RMS Scythia

Postcard of RMS Scythia
History
Name: RMS Scythia
Owner:
  • 1920-1934: Cunard Line
  • 1934-1949: Cunard White Star Line
  • 1949-1958: Cunard Line
Port of registry: United Kingdom
Route:
  • New York to the Mediterranean
  • London to Quebec
  • Liverpool-Cobh-Halifax-New York
Builder: Vickers Ltd., Barrow
Launched: 23 March 1920
Maiden voyage: 20 August 1921
Fate: Scrapped on 23 January 1958
General characteristics
Class and type: Ocean liner
Tonnage: 19,730 gross tons
Length: 183.08 m (600.7 ft)
Beam: 22.49 m (73.8 ft)
Installed power: Steam turbines (double-reduction)
Propulsion: Twin propellers
Speed: 16 knots
Capacity:
  • Passenger accommodations:
  • 350 1st class
  • 350 2nd class
  • 1,500 3rd class

RMS Scythia was a Cunard liner. She sailed on her maiden voyage in 1921, and became a troop and supply ship during the Second World War. Scythia was the longest serving Cunard liner until 4 September 2005, when its record was surpassed by RMS Queen Elizabeth 2.[1]

History

Following heavy losses during the First World War, the Cunard Line embarked on an ambitious building programme. They decided to build "intermediate", 19,000-tonne ships, rather than the massive liners they had previously employed. The Scythia was the first ship in this new fleet, and construction began in 1919. The Scythia was built for the services between Liverpool and Queenstown in the British Isles to New York and Boston, in the United States. A luxury liner designed to appeal to American tourists, in the mid-1920s, she began sailing from New York City to the Mediterranean.

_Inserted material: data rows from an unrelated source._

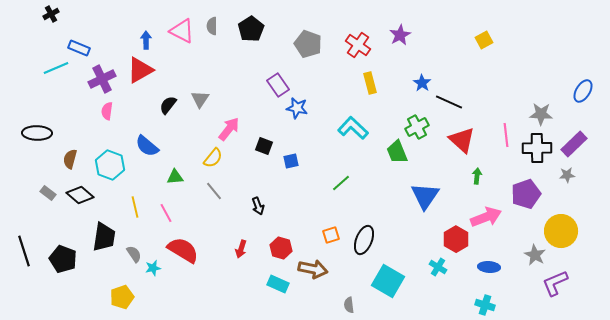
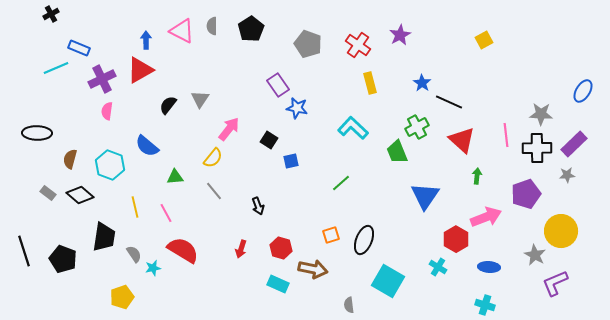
black square at (264, 146): moved 5 px right, 6 px up; rotated 12 degrees clockwise
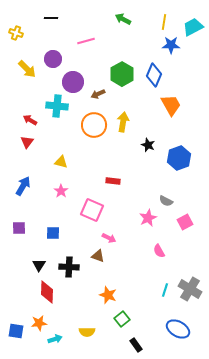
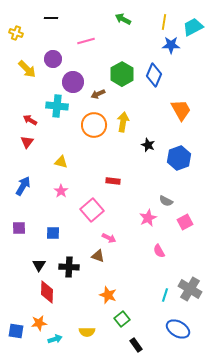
orange trapezoid at (171, 105): moved 10 px right, 5 px down
pink square at (92, 210): rotated 25 degrees clockwise
cyan line at (165, 290): moved 5 px down
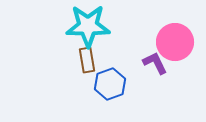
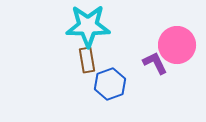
pink circle: moved 2 px right, 3 px down
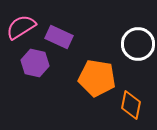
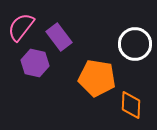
pink semicircle: rotated 20 degrees counterclockwise
purple rectangle: rotated 28 degrees clockwise
white circle: moved 3 px left
orange diamond: rotated 8 degrees counterclockwise
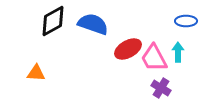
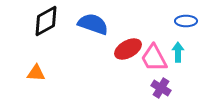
black diamond: moved 7 px left
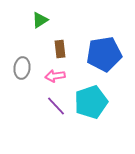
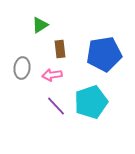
green triangle: moved 5 px down
pink arrow: moved 3 px left, 1 px up
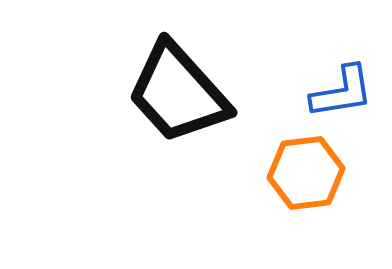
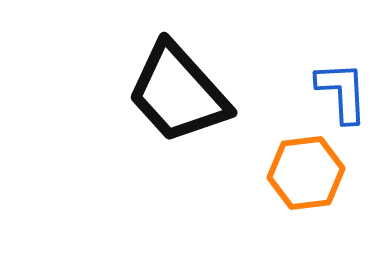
blue L-shape: rotated 84 degrees counterclockwise
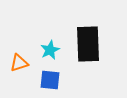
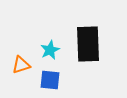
orange triangle: moved 2 px right, 2 px down
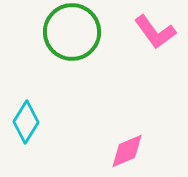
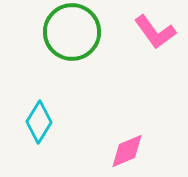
cyan diamond: moved 13 px right
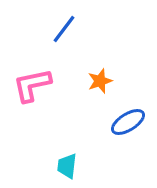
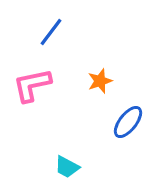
blue line: moved 13 px left, 3 px down
blue ellipse: rotated 20 degrees counterclockwise
cyan trapezoid: moved 1 px down; rotated 68 degrees counterclockwise
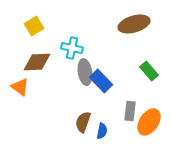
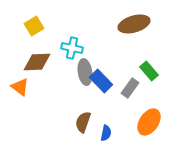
gray rectangle: moved 23 px up; rotated 30 degrees clockwise
blue semicircle: moved 4 px right, 2 px down
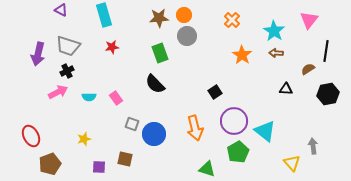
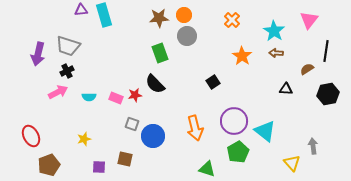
purple triangle: moved 20 px right; rotated 32 degrees counterclockwise
red star: moved 23 px right, 48 px down
orange star: moved 1 px down
brown semicircle: moved 1 px left
black square: moved 2 px left, 10 px up
pink rectangle: rotated 32 degrees counterclockwise
blue circle: moved 1 px left, 2 px down
brown pentagon: moved 1 px left, 1 px down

The Scythia was requisitioned at the end of 1939,[2] left Liverpool on 24 September 1940 with 48 children bound for Boston, sponsored by readers of the Boston Evening Transcript newspaper,[3] part of a wider British evacuation programme under the Children's Overseas Reception Board.

She was used as a troop ship on 1 November 1940, and sailed from Liverpool to the Middle East carrying the 1st King's Dragoon Guards. She then saw service carrying evacuees from Liverpool to New York. In 1942, the Scythia took part in the British Army landings in North Africa. On 23 November she was struck by an aerial torpedo. The crew managed to get to harbour at Algiers, and the ship suffered only five casualties out of a complement of 4,300 men.

The Scythia was salvaged and taken to New York for repair in January 1943, and afterwards ferried American troops to Europe. At the end of the war, she took many American troops back from Europe, many of them accompanied by their young brides, before sailing to India to bring home British troops from the war in the East. She was also a war bride ship completing a number of voyages to take Canadian war brides and their children from Liverpool to Pier 21 in Halifax in the early part of 1946. One of her last missions as a troop ship was to bring the 1st King's Dragoon Guards home to Liverpool, on 11 March 1948.

Later in 1948, the Scythia was handed to the International Refugee Organisation to take refugees from Europe to Canada. In 1950 she became a passenger ship again, sailing from Britain to Canada and later to New York. Again in 1957 the Scythia was used to transport Hungarian refugees to Canada (departed Southampton England 19 Jan, 1957), landing in Halifax, Nova Scotia at Pier 21 (Canada's equivalent to Ellis Island in New York). Her final route was around the North Sea. In 1958 the Scythia was delivered to the shipbreakers at Inverkeithing by Captain Geoffrey Thrippleton Marr, her final commander.

References

  1. QE2 Daily Programme 04:09:05
  2. "Scythia". Retrieved 2010-07-15.